◆ **YOUR OBJECTIVE**
Write out the data below as a numbered list, leaving out any blank lines.

◆ **TASK INPUTS**
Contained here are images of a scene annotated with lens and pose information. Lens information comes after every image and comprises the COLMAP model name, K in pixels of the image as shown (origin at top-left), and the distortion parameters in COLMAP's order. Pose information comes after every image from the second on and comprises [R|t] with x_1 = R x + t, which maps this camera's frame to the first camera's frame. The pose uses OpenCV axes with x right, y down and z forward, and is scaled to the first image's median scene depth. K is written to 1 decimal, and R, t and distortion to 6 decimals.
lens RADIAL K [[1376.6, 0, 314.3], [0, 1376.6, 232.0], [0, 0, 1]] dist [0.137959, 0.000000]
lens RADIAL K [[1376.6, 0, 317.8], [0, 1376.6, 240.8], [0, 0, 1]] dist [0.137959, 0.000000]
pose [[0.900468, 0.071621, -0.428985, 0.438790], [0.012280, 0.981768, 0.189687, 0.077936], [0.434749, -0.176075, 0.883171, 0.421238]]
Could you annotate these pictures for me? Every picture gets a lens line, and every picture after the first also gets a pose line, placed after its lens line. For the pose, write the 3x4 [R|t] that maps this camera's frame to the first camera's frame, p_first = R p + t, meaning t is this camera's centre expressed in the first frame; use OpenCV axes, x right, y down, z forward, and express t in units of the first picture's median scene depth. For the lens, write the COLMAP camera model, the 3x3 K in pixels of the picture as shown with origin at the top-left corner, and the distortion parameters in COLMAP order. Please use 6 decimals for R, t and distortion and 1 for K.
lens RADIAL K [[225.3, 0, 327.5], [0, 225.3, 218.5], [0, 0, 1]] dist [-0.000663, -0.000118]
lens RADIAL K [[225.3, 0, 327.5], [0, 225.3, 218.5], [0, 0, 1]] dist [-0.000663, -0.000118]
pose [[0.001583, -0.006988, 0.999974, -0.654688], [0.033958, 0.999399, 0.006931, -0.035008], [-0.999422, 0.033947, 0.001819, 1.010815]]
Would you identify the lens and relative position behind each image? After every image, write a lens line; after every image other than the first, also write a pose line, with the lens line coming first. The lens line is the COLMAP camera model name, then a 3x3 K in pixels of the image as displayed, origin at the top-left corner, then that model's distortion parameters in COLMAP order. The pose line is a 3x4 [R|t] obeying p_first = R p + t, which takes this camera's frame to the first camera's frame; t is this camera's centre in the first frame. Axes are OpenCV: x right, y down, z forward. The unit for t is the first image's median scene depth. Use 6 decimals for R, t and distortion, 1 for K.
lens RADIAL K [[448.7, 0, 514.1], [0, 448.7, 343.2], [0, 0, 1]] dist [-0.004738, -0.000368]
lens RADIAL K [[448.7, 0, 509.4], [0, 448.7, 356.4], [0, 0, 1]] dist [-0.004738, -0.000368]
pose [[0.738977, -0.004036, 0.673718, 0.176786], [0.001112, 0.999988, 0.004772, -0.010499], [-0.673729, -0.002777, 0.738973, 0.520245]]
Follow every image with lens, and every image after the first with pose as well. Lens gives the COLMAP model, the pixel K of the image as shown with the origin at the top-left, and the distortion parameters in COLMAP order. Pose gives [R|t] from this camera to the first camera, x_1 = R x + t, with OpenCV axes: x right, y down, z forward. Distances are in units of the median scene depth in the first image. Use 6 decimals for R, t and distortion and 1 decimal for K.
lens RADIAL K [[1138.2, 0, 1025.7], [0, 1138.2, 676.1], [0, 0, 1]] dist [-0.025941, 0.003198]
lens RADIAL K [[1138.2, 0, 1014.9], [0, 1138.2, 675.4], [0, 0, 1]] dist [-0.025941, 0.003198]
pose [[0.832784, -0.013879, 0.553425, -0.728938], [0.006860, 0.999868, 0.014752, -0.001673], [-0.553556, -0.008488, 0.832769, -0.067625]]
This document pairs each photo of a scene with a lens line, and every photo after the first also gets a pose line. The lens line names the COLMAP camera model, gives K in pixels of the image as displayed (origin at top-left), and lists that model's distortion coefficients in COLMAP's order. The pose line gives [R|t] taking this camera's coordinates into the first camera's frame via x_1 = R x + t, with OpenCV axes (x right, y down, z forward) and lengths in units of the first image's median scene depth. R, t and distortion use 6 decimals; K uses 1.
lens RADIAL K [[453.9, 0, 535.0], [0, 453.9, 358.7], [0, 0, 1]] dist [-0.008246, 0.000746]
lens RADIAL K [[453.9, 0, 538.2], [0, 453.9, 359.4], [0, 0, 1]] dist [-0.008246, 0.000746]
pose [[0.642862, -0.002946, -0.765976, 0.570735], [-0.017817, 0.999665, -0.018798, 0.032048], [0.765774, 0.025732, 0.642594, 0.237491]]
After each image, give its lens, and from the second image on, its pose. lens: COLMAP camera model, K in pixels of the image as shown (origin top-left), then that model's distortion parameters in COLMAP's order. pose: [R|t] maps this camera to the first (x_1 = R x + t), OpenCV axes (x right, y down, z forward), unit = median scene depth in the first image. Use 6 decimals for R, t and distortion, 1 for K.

◆ **TASK RESPONSE**
1. Contained here are images of a scene annotated with lens and pose information. Lens information comes after every image and comprises the COLMAP model name, K in pixels of the image as shown (origin at top-left), and the distortion parameters in COLMAP's order. Pose information comes after every image from the second on and comprises [R|t] with x_1 = R x + t, which maps this camera's frame to the first camera's frame. The pose uses OpenCV axes with x right, y down and z forward, and is scaled to the first image's median scene depth. K is written to 1 decimal, and R, t and distortion to 6 decimals.
2. lens RADIAL K [[1376.6, 0, 314.3], [0, 1376.6, 232.0], [0, 0, 1]] dist [0.137959, 0.000000]
3. lens RADIAL K [[1376.6, 0, 317.8], [0, 1376.6, 240.8], [0, 0, 1]] dist [0.137959, 0.000000]
4. pose [[0.900468, 0.071621, -0.428985, 0.438790], [0.012280, 0.981768, 0.189687, 0.077936], [0.434749, -0.176075, 0.883171, 0.421238]]
5. Could you annotate these pictures for me? Every picture gets a lens line, and every picture after the first also gets a pose line, placed after its lens line. For the pose, write the 3x4 [R|t] that maps this camera's frame to the first camera's frame, p_first = R p + t, meaning t is this camera's centre expressed in the first frame; use OpenCV axes, x right, y down, z forward, and express t in units of the first picture's median scene depth. For the lens, write the COLMAP camera model, the 3x3 K in pixels of the picture as shown with origin at the top-left corner, and the distortion parameters in COLMAP order. Please use 6 decimals for R, t and distortion and 1 for K.
6. lens RADIAL K [[225.3, 0, 327.5], [0, 225.3, 218.5], [0, 0, 1]] dist [-0.000663, -0.000118]
7. lens RADIAL K [[225.3, 0, 327.5], [0, 225.3, 218.5], [0, 0, 1]] dist [-0.000663, -0.000118]
8. pose [[0.001583, -0.006988, 0.999974, -0.654688], [0.033958, 0.999399, 0.006931, -0.035008], [-0.999422, 0.033947, 0.001819, 1.010815]]
9. Would you identify the lens and relative position behind each image? After every image, write a lens line; after every image other than the first, also write a pose line, with the lens line coming first. The lens line is the COLMAP camera model name, then a 3x3 K in pixels of the image as displayed, origin at the top-left corner, then that model's distortion parameters in COLMAP order. The pose line is a 3x4 [R|t] obeying p_first = R p + t, which takes this camera's frame to the first camera's frame; t is this camera's centre in the first frame. Axes are OpenCV: x right, y down, z forward. The unit for t is the first image's median scene depth. Use 6 decimals for R, t and distortion, 1 for K.
10. lens RADIAL K [[448.7, 0, 514.1], [0, 448.7, 343.2], [0, 0, 1]] dist [-0.004738, -0.000368]
11. lens RADIAL K [[448.7, 0, 509.4], [0, 448.7, 356.4], [0, 0, 1]] dist [-0.004738, -0.000368]
12. pose [[0.738977, -0.004036, 0.673718, 0.176786], [0.001112, 0.999988, 0.004772, -0.010499], [-0.673729, -0.002777, 0.738973, 0.520245]]
13. Follow every image with lens, and every image after the first with pose as well. Lens gives the COLMAP model, the pixel K of the image as shown with the origin at the top-left, and the distortion parameters in COLMAP order. Pose gives [R|t] from this camera to the first camera, x_1 = R x + t, with OpenCV axes: x right, y down, z forward. Distances are in units of the median scene depth in the first image. Use 6 decimals for R, t and distortion and 1 decimal for K.
14. lens RADIAL K [[1138.2, 0, 1025.7], [0, 1138.2, 676.1], [0, 0, 1]] dist [-0.025941, 0.003198]
15. lens RADIAL K [[1138.2, 0, 1014.9], [0, 1138.2, 675.4], [0, 0, 1]] dist [-0.025941, 0.003198]
16. pose [[0.832784, -0.013879, 0.553425, -0.728938], [0.006860, 0.999868, 0.014752, -0.001673], [-0.553556, -0.008488, 0.832769, -0.067625]]
17. This document pairs each photo of a scene with a lens line, and every photo after the first also gets a pose line. The lens line names the COLMAP camera model, gives K in pixels of the image as displayed (origin at top-left), and lists that model's distortion coefficients in COLMAP's order. The pose line gives [R|t] taking this camera's coordinates into the first camera's frame via x_1 = R x + t, with OpenCV axes (x right, y down, z forward) and lengths in units of the first image's median scene depth. R, t and distortion use 6 decimals; K uses 1.
18. lens RADIAL K [[453.9, 0, 535.0], [0, 453.9, 358.7], [0, 0, 1]] dist [-0.008246, 0.000746]
19. lens RADIAL K [[453.9, 0, 538.2], [0, 453.9, 359.4], [0, 0, 1]] dist [-0.008246, 0.000746]
20. pose [[0.642862, -0.002946, -0.765976, 0.570735], [-0.017817, 0.999665, -0.018798, 0.032048], [0.765774, 0.025732, 0.642594, 0.237491]]
21. After each image, give its lens, and from the second image on, its pose. lens: COLMAP camera model, K in pixels of the image as shown (origin top-left), then that model's distortion parameters in COLMAP's order. pose: [R|t] maps this camera to the first (x_1 = R x + t), OpenCV axes (x right, y down, z forward), unit = median scene depth in the first image. Use 6 decimals for R, t and distortion, 1 for K.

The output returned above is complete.